Farmer Sarah Rachor said that she and her father operate a farm in Eastern Montana which has no John Deere dealer nearby. “I’m jealous of Will’s big book,” she said, commenting on the vintage 90s service manual.
Rachor told the group that, while most of her equipment is older, she frequently has balky sensors that shut down vital equipment at sensitive moments - “a tractor in the middle of haying or a combine on the first day of cutting soy beans.” Rachor said she would love an inexpensive device akin to the one she has for her vehicle: a bluetooth dongle that plugs into the OBD port on her car and sends error codes to her phone. “I would love to have that for a tractor. But I don’t and I don’t have a book. I have an operators manual that barely tells me how to drive it.”
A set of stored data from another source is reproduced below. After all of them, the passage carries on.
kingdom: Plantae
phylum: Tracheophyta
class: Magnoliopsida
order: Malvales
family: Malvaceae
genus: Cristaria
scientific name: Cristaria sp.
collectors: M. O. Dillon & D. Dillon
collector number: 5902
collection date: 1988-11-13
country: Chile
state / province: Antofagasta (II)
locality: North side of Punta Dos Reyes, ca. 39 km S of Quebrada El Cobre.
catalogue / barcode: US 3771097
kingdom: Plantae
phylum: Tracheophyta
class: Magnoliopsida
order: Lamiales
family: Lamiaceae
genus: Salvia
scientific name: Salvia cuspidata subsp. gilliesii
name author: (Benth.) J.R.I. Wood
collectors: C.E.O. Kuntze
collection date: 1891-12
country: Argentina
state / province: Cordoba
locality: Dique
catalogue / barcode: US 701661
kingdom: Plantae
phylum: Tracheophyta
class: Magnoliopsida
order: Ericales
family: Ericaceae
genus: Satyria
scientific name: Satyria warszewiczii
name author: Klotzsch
Rachor said that her and her father farm alone and she was simply unable to get service technicians to come help her on her farm when problems arise. “We don’t have a recognizable name where people realize it’s a big deal. I can’t get people to take me seriously - maybe because I’m a woman. I can’t get anyone to come help me unless it’s my neighbors.”
Repair: A Basic, Montana Solution
There were plenty of stories like that at the town hall and what seemed like consensus. “Besides the equipment manufacturers, who is against legislation like this and for what reason,” asked MFU member and farmer Eric Bergman. “What is the rational argument against this?”
“This just seems like a basic, Montana solution to me.” - Sen. Mark Sweeney
Senator Mark Sweeney, a sponsor of companion right to repair legislation in the state, said that the bill was common sense. “For me it seems so basic. Minutes mean profits when you’re up against weather and time and you need to get the job done.”
Sweeney said the farmers and ranchers he visited wanted to see the right to repair bill passed - mainly for practical reasons. “You’re an independent source capable of fixing and repairing things, and you might not have dealer available in the small community where you live, but you have a mechanic there that’s able to help and get equipment out on the land. This just seems like a basic, Montana solution to me.”
No Slam Dunk
Alas, while it might be a “Montana solution,” and despite the enthusiasm for right to repair within the Farmers Union, passage of the right to repair bill is no sure thing, with some of the world’s largest manufacturers and agribusiness conglomerates lined up against it.
Rep. Sullivan gave a sense of that, noting that she heard from Ag business lobbyists almost as soon as she filed the bill to tell her that no right to repair bill was needed. “I’ve had lobbyists saying it’s not a real issue, that my constituents are lying to me,” she said. The challenge was articulated most clearly by Walter Schweitzer, the Montana Farmers’ Union President.
“We gotta remember: we’re taking on John Deere, Case New Holland, AGCO. Three of the largest equipment manufacturers in the world who make 85% of equipment that farmers use all over the world,” Schweitzer said. “We need to jump in and help (the bill’s sponsors),” he said.